**Goal of the exercise**
Reproduce verbatim the lines of the material from the one containing "54: (346, 261)" through the one containing "100: (135, 220)", both included.

**Stored data entries**
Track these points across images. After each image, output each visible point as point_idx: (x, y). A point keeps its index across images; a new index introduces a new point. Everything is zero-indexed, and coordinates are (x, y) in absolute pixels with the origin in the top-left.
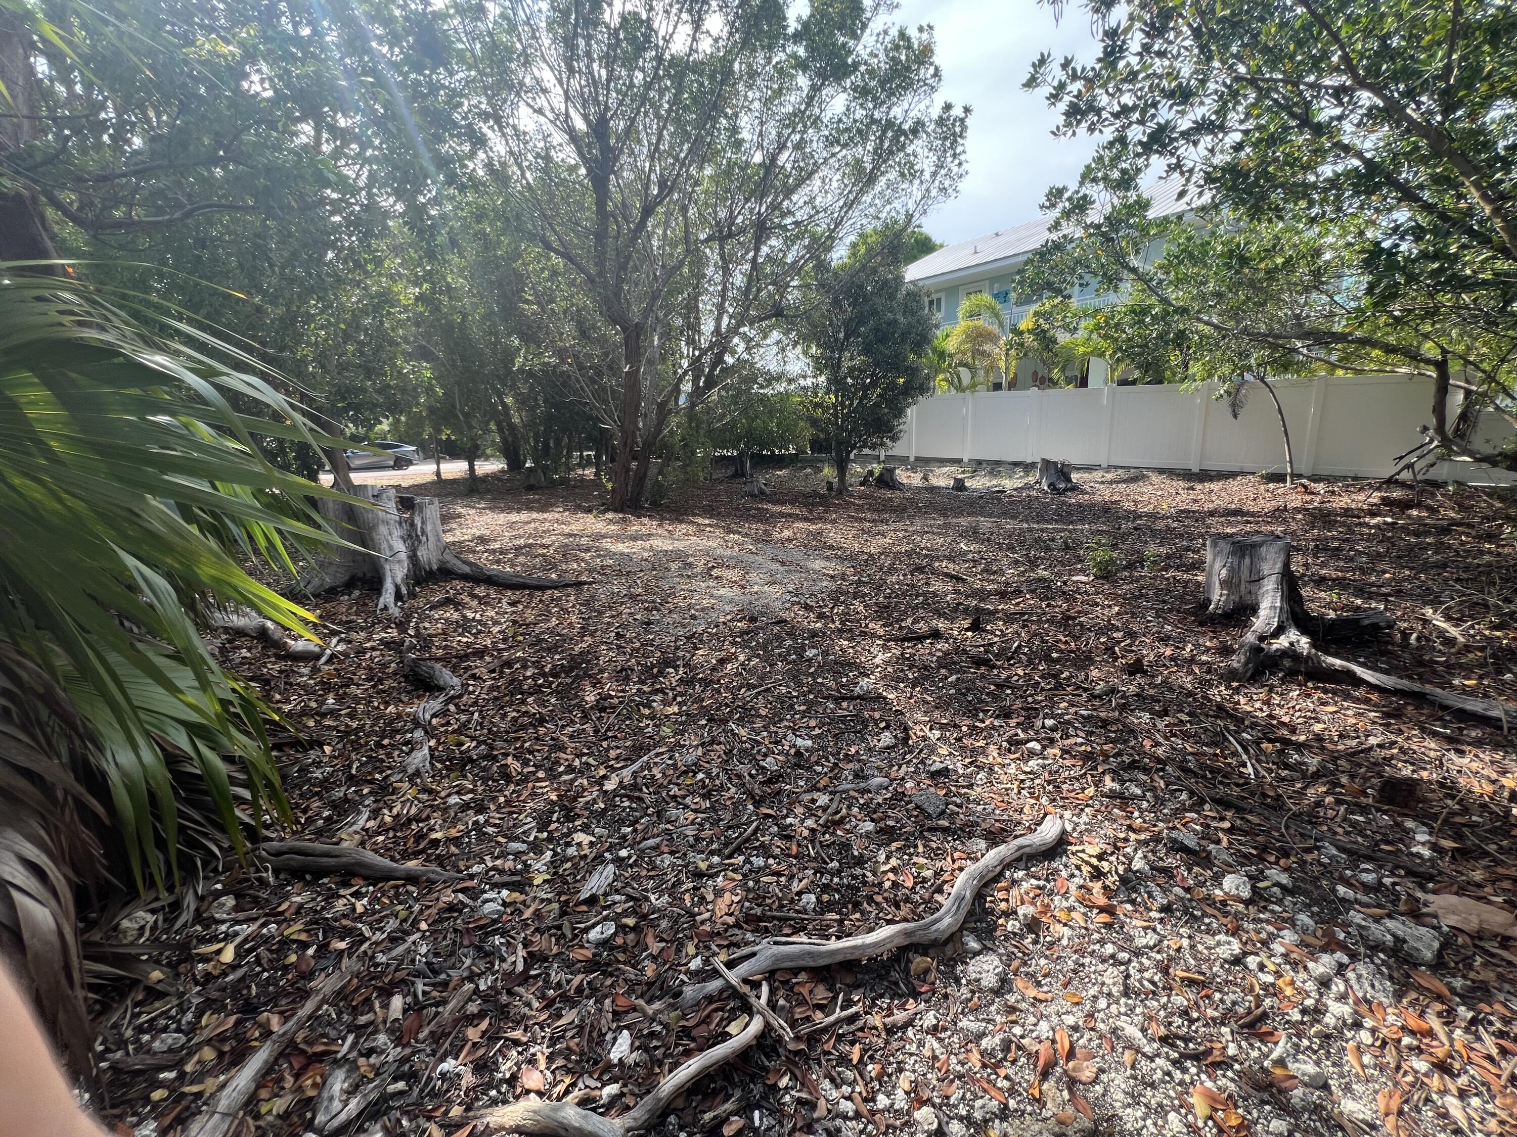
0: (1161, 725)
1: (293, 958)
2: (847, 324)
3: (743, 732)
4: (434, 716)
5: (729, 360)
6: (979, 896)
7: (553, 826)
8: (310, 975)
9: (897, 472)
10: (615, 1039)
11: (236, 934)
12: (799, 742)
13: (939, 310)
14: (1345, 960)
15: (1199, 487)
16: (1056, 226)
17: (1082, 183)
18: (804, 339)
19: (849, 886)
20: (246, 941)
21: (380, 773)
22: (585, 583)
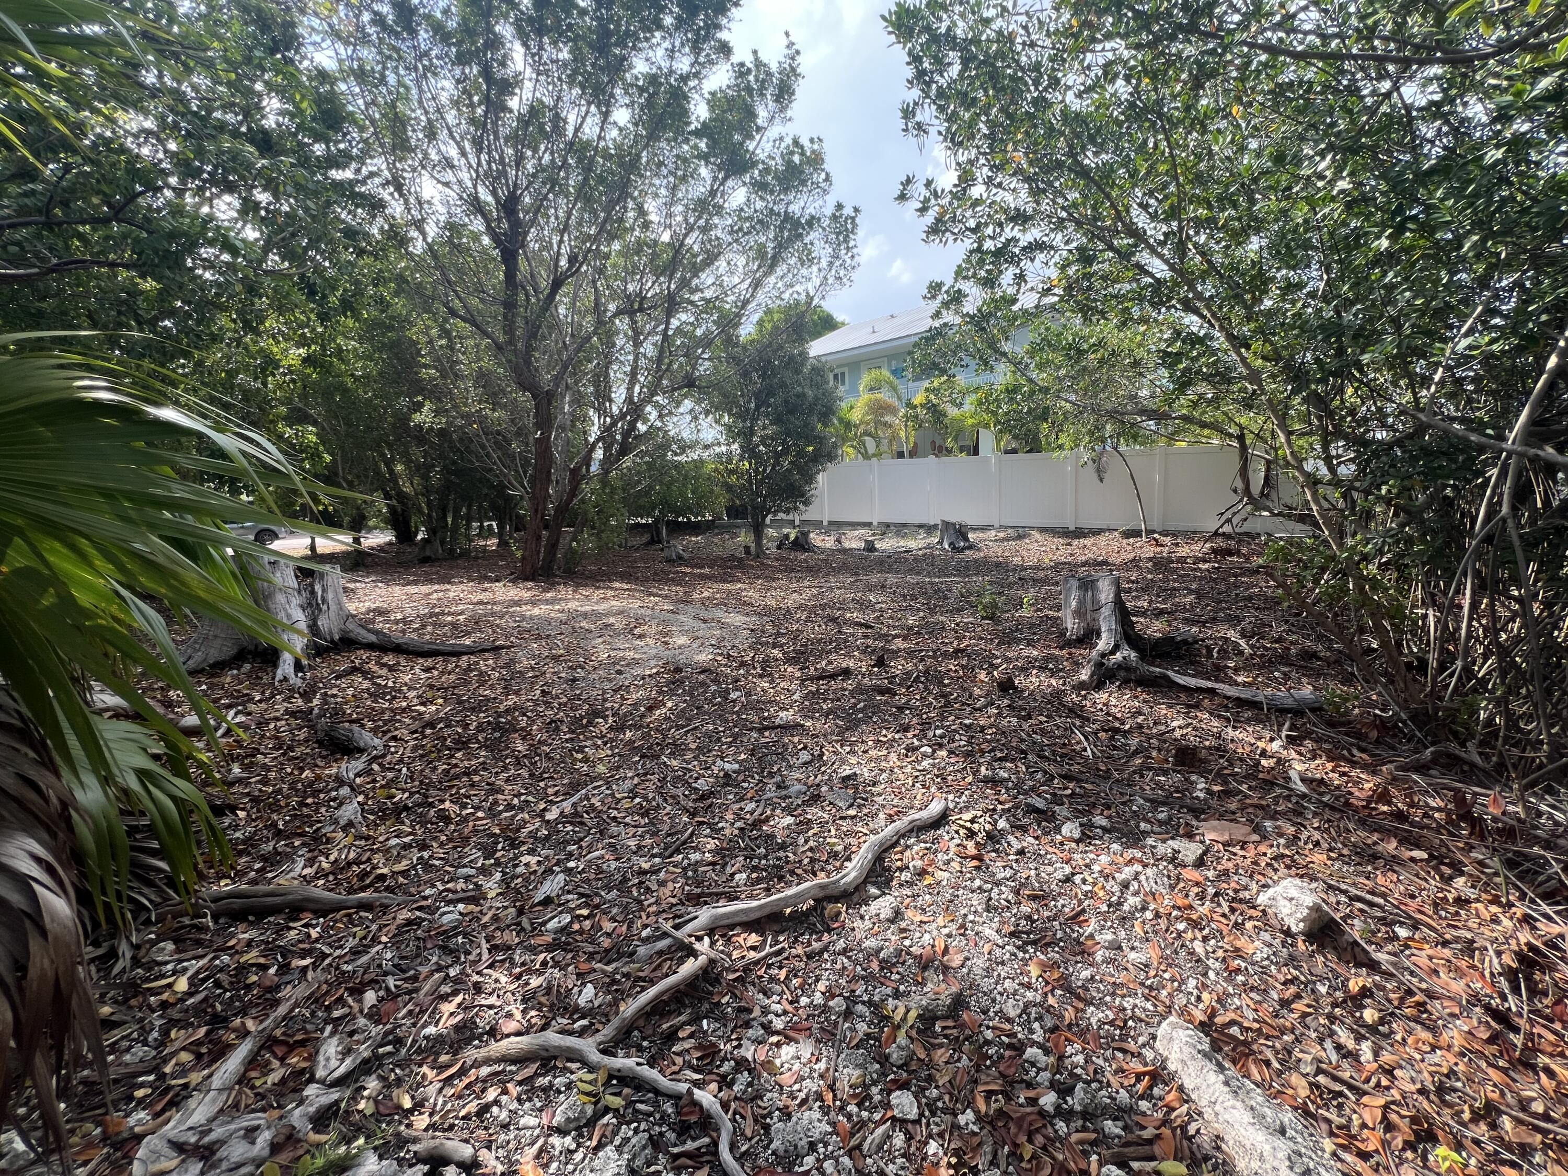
0: (1025, 725)
1: (255, 978)
2: (757, 395)
3: (675, 763)
4: (358, 775)
5: (642, 427)
6: (879, 859)
7: (499, 854)
8: (277, 988)
9: (812, 535)
10: (580, 992)
11: (185, 970)
12: (727, 766)
13: (843, 383)
14: (1140, 869)
15: (1076, 542)
16: (937, 315)
17: (956, 280)
18: (714, 409)
19: (774, 866)
20: (198, 972)
21: (311, 826)
22: (502, 647)
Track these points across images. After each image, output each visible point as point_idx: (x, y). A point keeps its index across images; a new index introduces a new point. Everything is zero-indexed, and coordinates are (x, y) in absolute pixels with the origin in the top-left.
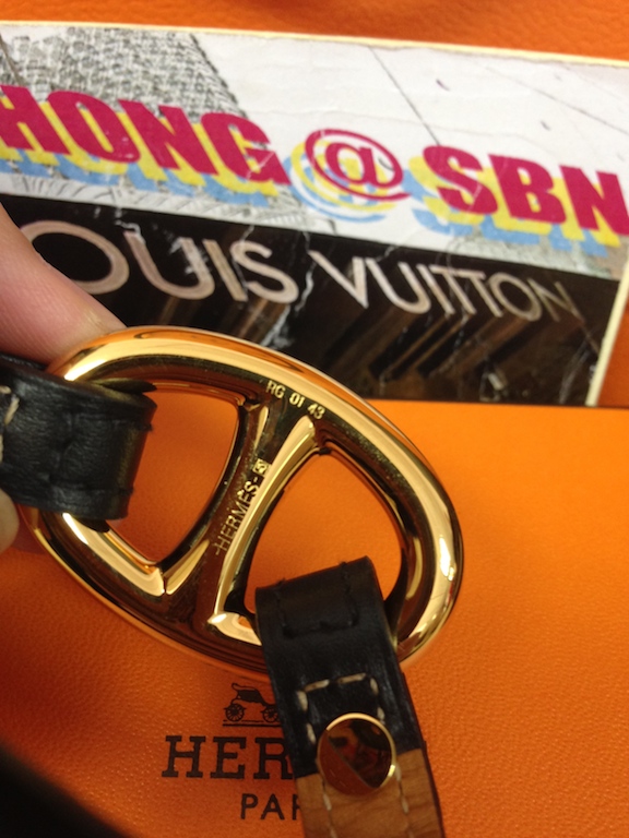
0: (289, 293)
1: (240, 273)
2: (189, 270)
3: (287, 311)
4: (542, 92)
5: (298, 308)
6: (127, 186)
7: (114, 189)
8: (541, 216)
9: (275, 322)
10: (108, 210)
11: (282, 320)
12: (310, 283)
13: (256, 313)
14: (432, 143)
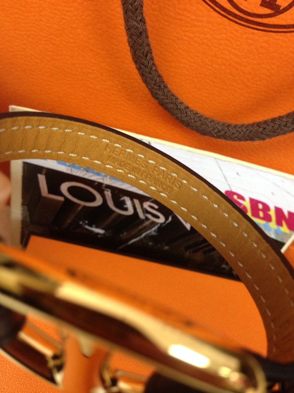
0: (162, 220)
1: (145, 211)
2: (125, 206)
3: (159, 225)
4: (275, 184)
5: (163, 225)
6: (110, 178)
7: (105, 178)
8: (263, 219)
9: (154, 227)
10: (100, 184)
11: (156, 227)
12: (170, 219)
13: (147, 223)
14: (229, 189)
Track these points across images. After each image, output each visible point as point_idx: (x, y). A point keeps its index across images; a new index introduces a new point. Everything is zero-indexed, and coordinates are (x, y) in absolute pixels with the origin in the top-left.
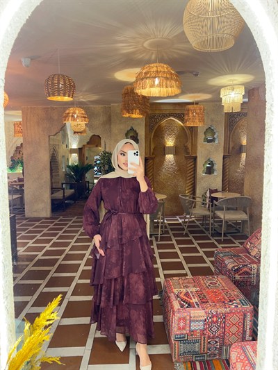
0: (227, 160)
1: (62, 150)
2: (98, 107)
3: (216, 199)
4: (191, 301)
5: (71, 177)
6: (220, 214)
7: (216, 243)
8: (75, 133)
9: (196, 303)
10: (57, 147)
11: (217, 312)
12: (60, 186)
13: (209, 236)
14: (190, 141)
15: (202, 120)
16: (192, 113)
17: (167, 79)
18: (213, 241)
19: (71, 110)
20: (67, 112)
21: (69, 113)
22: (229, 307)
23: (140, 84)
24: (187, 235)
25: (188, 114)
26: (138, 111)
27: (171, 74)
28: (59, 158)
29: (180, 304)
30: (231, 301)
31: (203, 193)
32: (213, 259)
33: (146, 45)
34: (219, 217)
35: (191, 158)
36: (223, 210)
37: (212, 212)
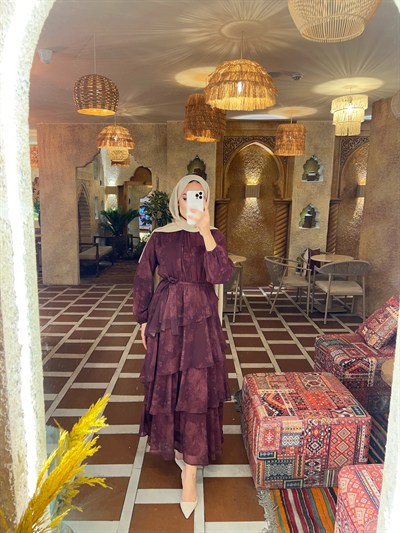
0: (336, 207)
1: (94, 189)
2: (148, 126)
3: (318, 264)
4: (283, 407)
5: (107, 227)
6: (324, 286)
7: (316, 327)
8: (113, 163)
9: (291, 409)
10: (87, 184)
11: (319, 422)
12: (92, 241)
13: (307, 316)
14: (282, 178)
15: (301, 147)
16: (288, 137)
17: (256, 83)
18: (311, 323)
19: (110, 129)
20: (104, 132)
21: (105, 134)
22: (337, 416)
23: (214, 91)
24: (274, 315)
25: (281, 138)
26: (208, 131)
27: (262, 76)
28: (91, 200)
29: (268, 410)
30: (339, 408)
31: (298, 255)
32: (313, 349)
33: (224, 30)
34: (320, 290)
35: (283, 202)
36: (327, 279)
37: (312, 282)
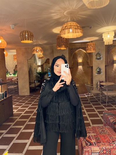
0: (107, 67)
2: (47, 47)
3: (103, 86)
5: (39, 77)
6: (105, 93)
8: (39, 58)
9: (94, 142)
10: (32, 65)
11: (106, 148)
12: (34, 82)
13: (100, 103)
14: (89, 59)
15: (94, 49)
17: (76, 29)
18: (102, 106)
19: (36, 48)
22: (112, 145)
23: (63, 32)
24: (89, 103)
25: (88, 47)
26: (64, 46)
27: (78, 26)
28: (33, 69)
29: (86, 143)
30: (113, 142)
31: (96, 83)
33: (65, 13)
35: (90, 67)
36: (106, 90)
37: (101, 91)
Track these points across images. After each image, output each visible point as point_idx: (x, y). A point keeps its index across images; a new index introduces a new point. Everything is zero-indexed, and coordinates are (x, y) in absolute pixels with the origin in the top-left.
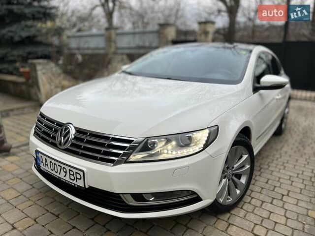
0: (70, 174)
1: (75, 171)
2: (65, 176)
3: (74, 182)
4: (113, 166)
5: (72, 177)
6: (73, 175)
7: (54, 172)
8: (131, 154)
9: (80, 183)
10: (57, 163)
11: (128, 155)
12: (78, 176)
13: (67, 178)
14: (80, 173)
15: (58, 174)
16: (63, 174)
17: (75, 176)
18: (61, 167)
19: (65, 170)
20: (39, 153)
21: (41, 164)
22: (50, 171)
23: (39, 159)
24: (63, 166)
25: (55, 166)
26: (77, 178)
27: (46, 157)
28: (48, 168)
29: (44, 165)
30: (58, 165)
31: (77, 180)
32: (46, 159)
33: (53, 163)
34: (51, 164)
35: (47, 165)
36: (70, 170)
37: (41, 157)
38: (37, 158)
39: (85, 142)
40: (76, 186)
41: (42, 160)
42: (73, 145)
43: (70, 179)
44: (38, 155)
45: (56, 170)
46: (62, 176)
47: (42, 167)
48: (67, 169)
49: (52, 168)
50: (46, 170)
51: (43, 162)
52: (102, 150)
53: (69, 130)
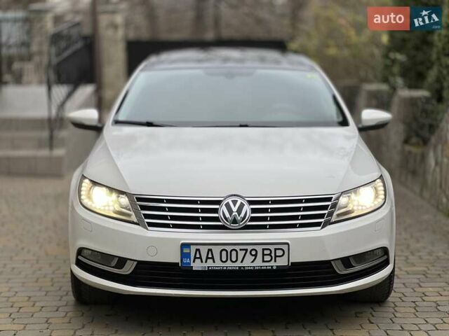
0: (264, 255)
1: (273, 248)
2: (253, 262)
3: (273, 263)
4: (322, 228)
5: (268, 258)
6: (270, 255)
7: (229, 264)
8: (333, 212)
9: (282, 262)
10: (237, 248)
12: (279, 253)
13: (258, 263)
14: (283, 248)
15: (238, 264)
16: (249, 258)
17: (273, 255)
18: (246, 250)
19: (254, 253)
20: (191, 246)
21: (194, 261)
22: (218, 264)
23: (188, 255)
24: (249, 248)
25: (234, 253)
26: (276, 256)
27: (210, 247)
28: (214, 262)
29: (202, 262)
30: (241, 250)
31: (277, 258)
32: (210, 250)
33: (229, 250)
34: (224, 253)
35: (213, 258)
36: (263, 250)
37: (198, 250)
38: (184, 255)
39: (271, 212)
40: (275, 268)
41: (198, 256)
42: (253, 219)
43: (264, 261)
44: (186, 251)
45: (234, 259)
46: (248, 263)
47: (197, 266)
48: (259, 249)
49: (224, 259)
50: (208, 267)
51: (200, 258)
52: (299, 216)
53: (241, 203)
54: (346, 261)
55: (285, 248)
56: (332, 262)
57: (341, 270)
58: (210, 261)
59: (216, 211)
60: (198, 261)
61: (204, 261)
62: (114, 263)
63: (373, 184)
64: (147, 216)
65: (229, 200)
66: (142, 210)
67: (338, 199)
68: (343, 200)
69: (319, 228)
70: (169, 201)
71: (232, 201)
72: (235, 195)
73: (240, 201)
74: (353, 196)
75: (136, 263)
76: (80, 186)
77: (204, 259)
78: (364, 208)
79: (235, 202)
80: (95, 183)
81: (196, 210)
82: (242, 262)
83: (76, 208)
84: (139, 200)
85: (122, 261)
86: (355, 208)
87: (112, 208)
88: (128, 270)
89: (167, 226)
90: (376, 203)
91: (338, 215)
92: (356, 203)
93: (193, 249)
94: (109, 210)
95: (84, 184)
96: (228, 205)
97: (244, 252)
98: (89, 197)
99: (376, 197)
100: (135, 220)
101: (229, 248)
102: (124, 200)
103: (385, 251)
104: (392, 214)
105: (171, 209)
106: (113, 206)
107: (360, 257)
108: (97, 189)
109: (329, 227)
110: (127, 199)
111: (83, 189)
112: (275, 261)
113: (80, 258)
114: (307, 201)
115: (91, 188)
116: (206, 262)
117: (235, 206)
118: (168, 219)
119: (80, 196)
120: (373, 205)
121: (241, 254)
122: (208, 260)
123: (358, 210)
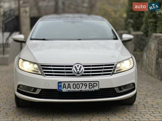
0: (89, 86)
1: (93, 83)
2: (85, 88)
3: (93, 89)
5: (91, 87)
6: (92, 85)
7: (76, 89)
9: (96, 88)
10: (79, 83)
12: (95, 85)
13: (87, 89)
15: (80, 89)
16: (84, 87)
17: (93, 85)
18: (83, 84)
19: (86, 85)
20: (62, 83)
21: (63, 88)
22: (72, 89)
23: (61, 86)
24: (84, 83)
25: (78, 85)
26: (94, 86)
27: (69, 83)
28: (71, 88)
29: (66, 88)
30: (81, 84)
31: (94, 87)
32: (69, 84)
33: (76, 84)
34: (74, 85)
35: (70, 87)
36: (89, 84)
37: (64, 84)
38: (59, 86)
39: (92, 70)
40: (93, 90)
41: (64, 86)
42: (85, 72)
43: (89, 88)
44: (60, 84)
45: (78, 87)
46: (83, 89)
47: (64, 90)
48: (88, 83)
49: (74, 87)
50: (68, 91)
51: (65, 87)
52: (102, 71)
53: (81, 66)
54: (120, 88)
55: (97, 83)
56: (115, 88)
57: (118, 91)
58: (69, 88)
59: (71, 69)
60: (64, 88)
61: (67, 88)
62: (32, 90)
63: (129, 60)
64: (45, 72)
65: (76, 65)
66: (43, 69)
67: (116, 65)
68: (118, 65)
69: (110, 75)
70: (53, 66)
71: (77, 65)
72: (78, 63)
73: (80, 65)
74: (122, 64)
75: (41, 90)
76: (18, 62)
77: (67, 87)
78: (126, 68)
79: (78, 66)
80: (24, 60)
81: (63, 69)
82: (81, 88)
83: (17, 70)
84: (42, 66)
85: (35, 89)
86: (123, 68)
87: (31, 69)
88: (37, 92)
89: (52, 75)
90: (130, 66)
91: (117, 71)
92: (123, 67)
93: (63, 84)
94: (30, 70)
95: (20, 61)
96: (75, 67)
97: (82, 84)
98: (22, 66)
99: (130, 64)
100: (40, 73)
101: (76, 83)
102: (36, 66)
103: (134, 84)
104: (136, 71)
105: (54, 69)
106: (32, 69)
107: (125, 86)
108: (25, 62)
109: (113, 75)
110: (37, 66)
111: (19, 63)
112: (94, 88)
113: (19, 89)
114: (105, 65)
115: (23, 62)
116: (68, 89)
117: (78, 67)
118: (53, 73)
119: (18, 65)
120: (129, 67)
121: (81, 85)
122: (68, 88)
123: (124, 69)
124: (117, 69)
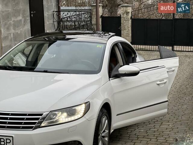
1: (5, 138)
4: (33, 130)
6: (4, 141)
8: (42, 122)
11: (41, 123)
26: (7, 143)
36: (1, 139)
39: (9, 120)
55: (11, 139)
109: (38, 129)
124: (46, 121)
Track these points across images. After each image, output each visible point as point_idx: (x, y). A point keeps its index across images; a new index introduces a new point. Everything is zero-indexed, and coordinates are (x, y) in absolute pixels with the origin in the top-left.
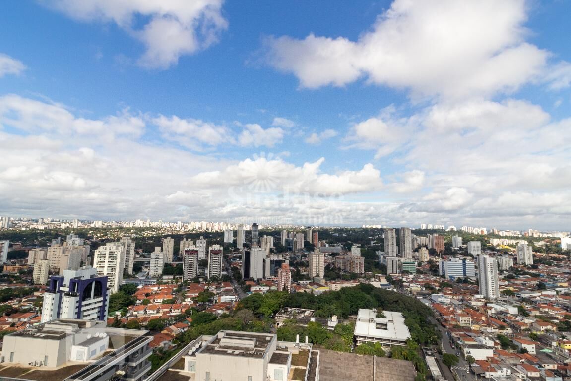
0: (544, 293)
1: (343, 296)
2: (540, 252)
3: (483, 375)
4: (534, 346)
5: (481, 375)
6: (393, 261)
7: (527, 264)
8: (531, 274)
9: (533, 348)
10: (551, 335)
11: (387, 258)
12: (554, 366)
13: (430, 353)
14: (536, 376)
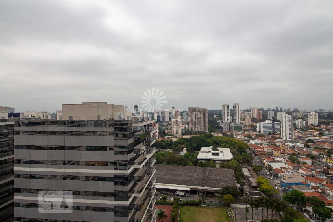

**Written response**
54: (346, 261)
55: (285, 248)
56: (332, 262)
57: (341, 270)
58: (210, 261)
59: (216, 211)
60: (198, 261)
61: (204, 261)
62: (114, 263)
63: (373, 184)
64: (147, 216)
65: (229, 200)
66: (142, 210)
67: (338, 199)
68: (343, 200)
69: (319, 228)
70: (169, 201)
71: (232, 201)
72: (235, 195)
73: (240, 201)
74: (353, 196)
75: (136, 263)
76: (80, 186)
77: (204, 259)
78: (364, 208)
79: (235, 202)
80: (95, 183)
81: (196, 210)
82: (242, 262)
83: (76, 208)
84: (139, 200)
85: (122, 261)
86: (355, 208)
87: (112, 208)
88: (128, 270)
89: (167, 226)
90: (376, 203)
91: (338, 215)
92: (356, 203)
93: (193, 249)
94: (109, 210)
95: (84, 184)
96: (228, 205)
97: (244, 252)
98: (89, 197)
99: (376, 197)
100: (135, 220)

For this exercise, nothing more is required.